Folks- I appreciate the understanding and cheer.
RC- yeah. There's a whole post coming in response to that one!
Colleen- yow. Actually, this is one of those areas where I AM unusually well educated and knowledgeable; the entire field of pheromones, and particularly human pheromones; is something I've paid special attention to. It'll be hard for me to shut up. :-)
The kind of universal answer to all questions about pheromones is - "it's possible." lol. I know that's not very satisfactory, but it's true.
For one thing, human scents are outrageously variable- and so are the sniffers smelling them. Some individuals don't stink; some do - to some people; some of the time.
Even the terminology here is very poor- "Do you smell?" can be asking if you stink, or if you are olfactorily sensing something. Evidence there that we would rather avoid talking about it.
It's DEFINITELY true that individuals frequently are unaware of their own scent- your own perceptions are highly unreliable. So I'd want to know what his 2nd best friend says. Not his wife- because you know what? She may BE his wife because she finds his scent attractive. Not his best friend- same thing! Getting a "straight answer" in the field is very difficult.
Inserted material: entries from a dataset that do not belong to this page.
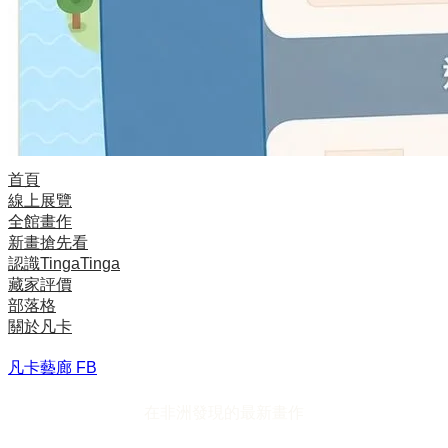
首頁
線上展覽
全館畫作
新畫搶先看
認識TingaTinga
藏家評價
部落格
關於凡卡
凡卡藝廊 FB
在非洲發現的最新畫作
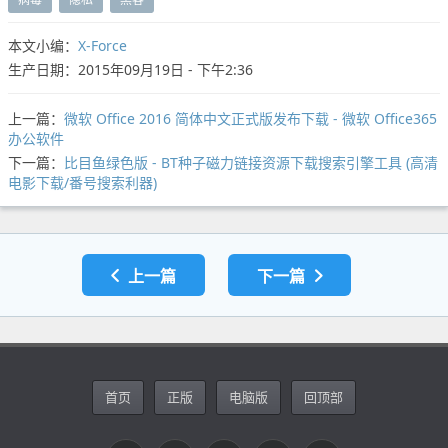
本文小编：
X-Force
生产日期：2015年09月19日 - 下午2:36
上一篇：
微软 Office 2016 简体中文正式版发布下载 - 微软 Office365
办公软件
下一篇：
比目鱼绿色版 - BT种子磁力链接资源下载搜索引擎工具 (高清
电影下载/番号搜索利器)
上一篇
下一篇
首页
正版
电脑版
回顶部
And- race confuses things too, and makes the topic very taboo. It's pretty clear different racial groups both have different "average" scents, and different perceptions. And the perceptions are likely to be colored by other factors- so mostly nobody talks about this stuff; and testing for "real" answers is just that much more difficult. My favorite example here - Chinese people will say, privately, that they DO think Caucasians sort of smell- like sheep. eww. But they mostly keep that information to themselves.
Did you follow that weird link from my post on Earth Lent? What people find attractive, sexually, is wildly variable- and has to be tested blind, because upfront answers are often not accurate- what's going on subliminally may be very different from the surface reaction.
It's as much fun as a barrel of sweaty bonobos!
Anyway- I doubt doing without soap will be a good green idea for most people; most of us stink, at least some of the time. Individually- go for it; but be careful to find out what others think about the results!